Aussies will find it harder to find a rental, as the number of available properties fall.

·2-min read
Rental inspection. For lease sign.
Aussies will have a harder time finding a rental, as the number of available properties drops and rents surge. (Source: Getty)

It’s more bad news for Aussie renters, as the number of available properties drops and rent prices surge.

Only about 1 per cent of rental properties in Australia are available for rent, according to new analysis by SQM Research - down from 1.6 per cent this time last year.

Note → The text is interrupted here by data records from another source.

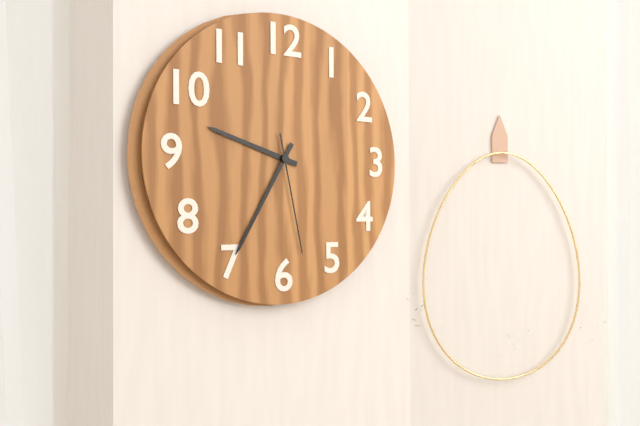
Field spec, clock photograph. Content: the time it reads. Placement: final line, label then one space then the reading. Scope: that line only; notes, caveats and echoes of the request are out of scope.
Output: 9:35:28
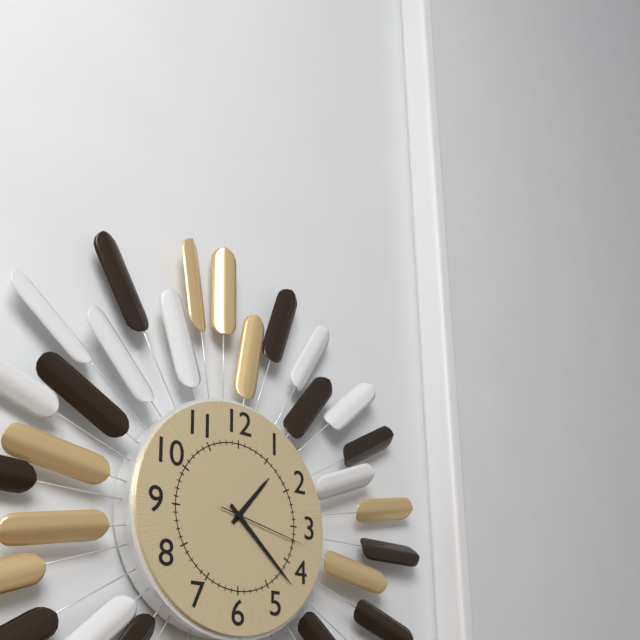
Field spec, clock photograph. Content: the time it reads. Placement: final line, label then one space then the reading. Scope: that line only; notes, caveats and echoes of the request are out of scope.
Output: 1:22:17
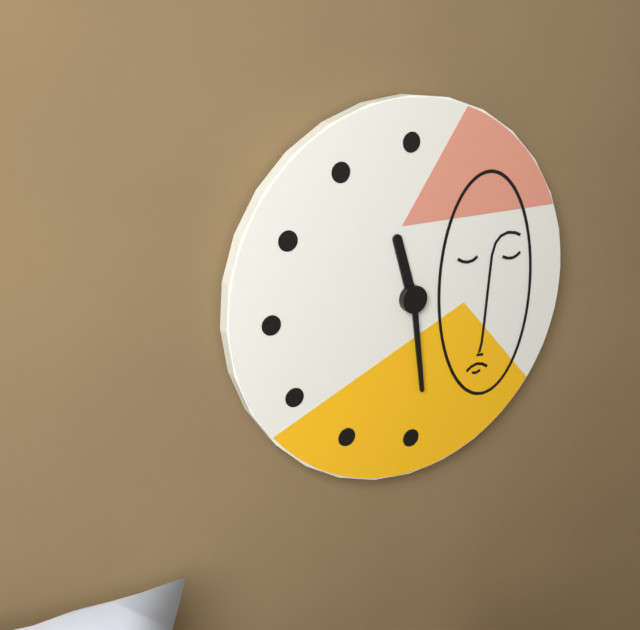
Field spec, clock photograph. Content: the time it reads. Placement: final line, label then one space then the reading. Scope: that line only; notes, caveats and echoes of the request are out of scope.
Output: 11:29
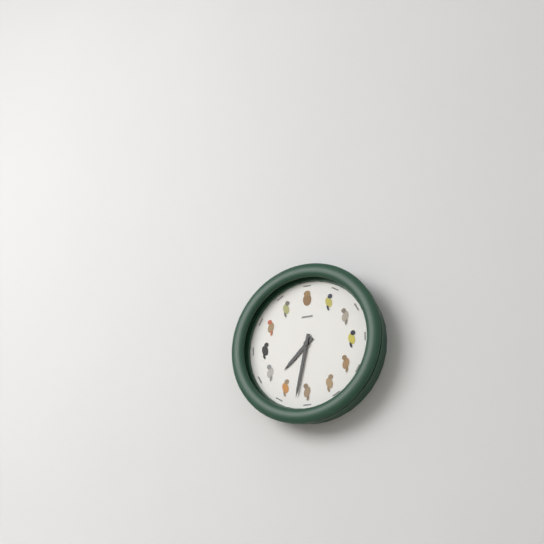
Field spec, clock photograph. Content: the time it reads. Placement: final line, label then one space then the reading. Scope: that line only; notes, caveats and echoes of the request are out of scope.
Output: 7:32
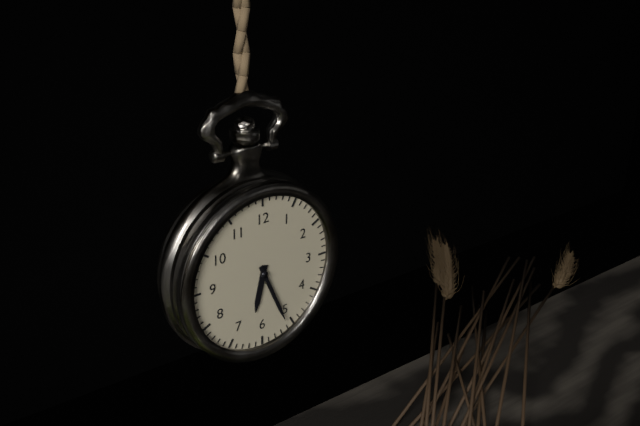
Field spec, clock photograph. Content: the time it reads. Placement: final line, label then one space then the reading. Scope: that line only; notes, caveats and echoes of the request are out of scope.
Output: 6:26
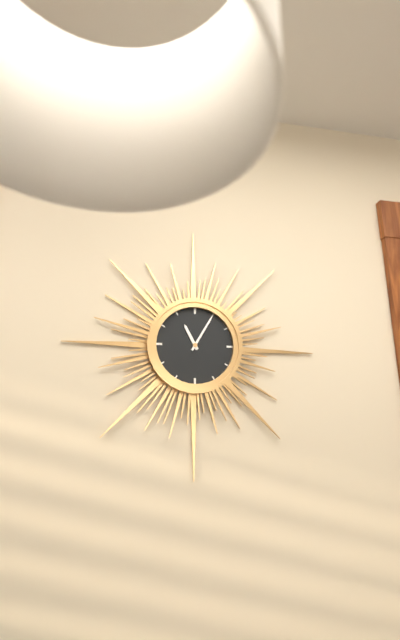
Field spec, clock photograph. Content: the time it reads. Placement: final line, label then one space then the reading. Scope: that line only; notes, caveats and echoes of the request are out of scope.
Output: 11:05
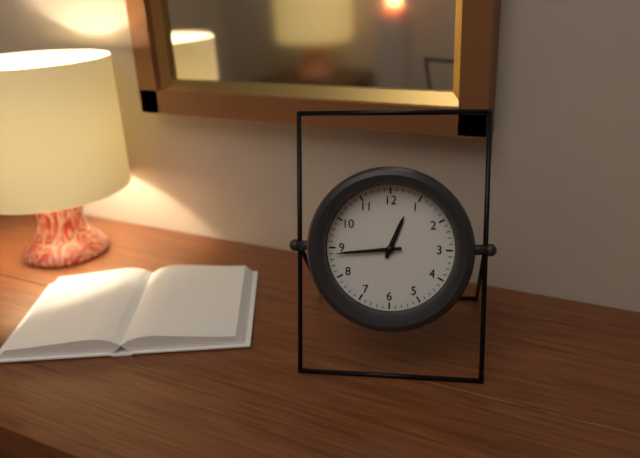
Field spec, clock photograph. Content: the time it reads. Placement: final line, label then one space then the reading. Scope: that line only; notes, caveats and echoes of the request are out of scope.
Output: 12:44
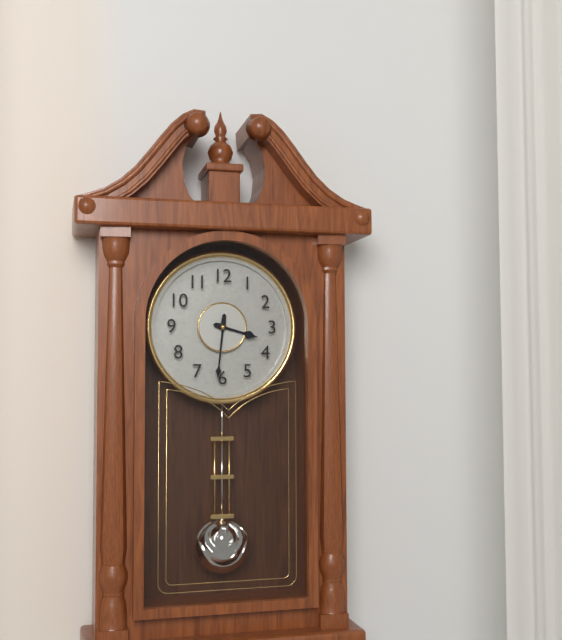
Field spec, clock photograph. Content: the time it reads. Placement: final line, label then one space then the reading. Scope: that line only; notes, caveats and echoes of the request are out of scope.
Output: 3:31
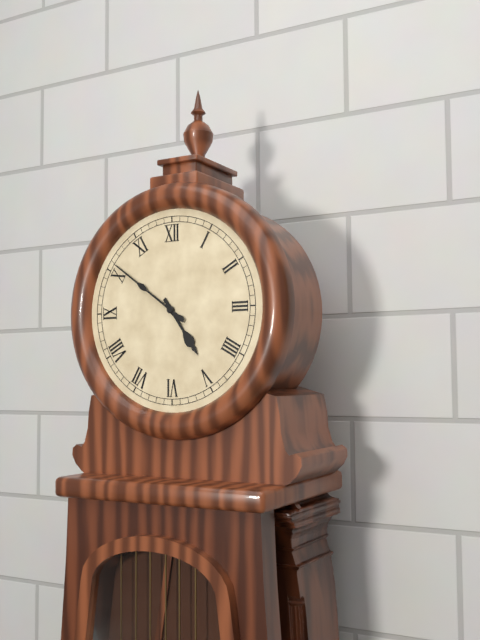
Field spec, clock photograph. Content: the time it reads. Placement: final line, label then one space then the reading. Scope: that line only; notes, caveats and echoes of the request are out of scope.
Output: 4:51
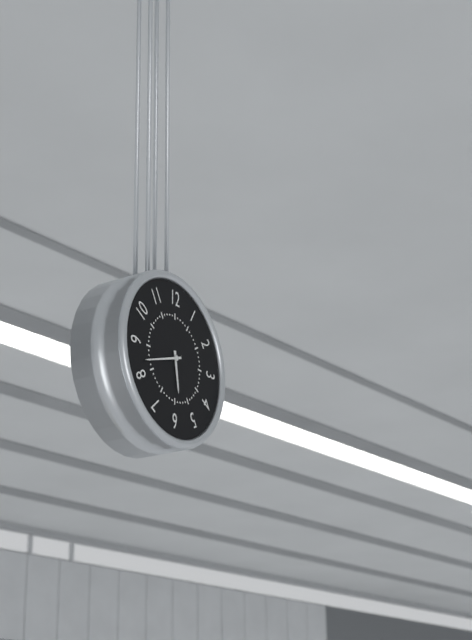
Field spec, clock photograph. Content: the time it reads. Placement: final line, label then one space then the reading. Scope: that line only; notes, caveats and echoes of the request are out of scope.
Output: 5:42
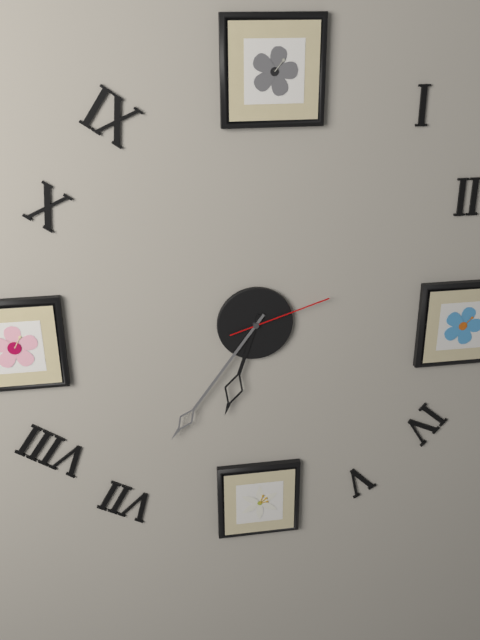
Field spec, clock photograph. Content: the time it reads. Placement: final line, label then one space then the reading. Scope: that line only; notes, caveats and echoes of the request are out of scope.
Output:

Sydney, Melbourne, Perth, Brisbane and Canberra all recorded drops in their vacancy rates in January. Hobart was the only city to record an increase to the number of available rentals, from 0.6 per cent to 0.7 per cent.

Meanwhile, rents have continued to skyrocket. Capital city asking rents increased 24.7 per cent over the past year to $633 on average - or about $125 per week.

Sydney recorded the biggest weekly rent hike, surging 29.6 per cent to $744 per week on average - or about $170 more a week. Meanwhile, Melbourne and Brisbane prices both increased 24.8 per cent to $549 per week and $594 per week, respectively.

SQM Research managing director Louis Christopher said things wouldn’t be looking up in the near future.

“We are expecting a further tightening in rental vacancy rates over the month of February, based on evidence that weekly listings have fallen again thus far in the current month,” Christopher said.

“We have previously warned that the months of February and March will be the most difficult time for tenants in the national rental market in many years. Thereafter, we are hoping for some relief, given the expected increases in dwelling completions and an overall reduction in housing formation.”

If you are facing a rent increase and you think it is excessive, Tenants Union NSW said there were options.

“Ask to meet with the landlord/agent. You can offer to pay a little extra rent per week or to pay the increase gradually over six-12 months. If the landlord/agent seems interested, put a proposal in writing,” it said.

Another option is applying to the tribunal for an excessive-rent order. The tribunal will consider a range of factors, including rents for similar properties in your area. You can use Tenants Union NSW’s Rent Tracker Postcode tool to get an idea of where you stand.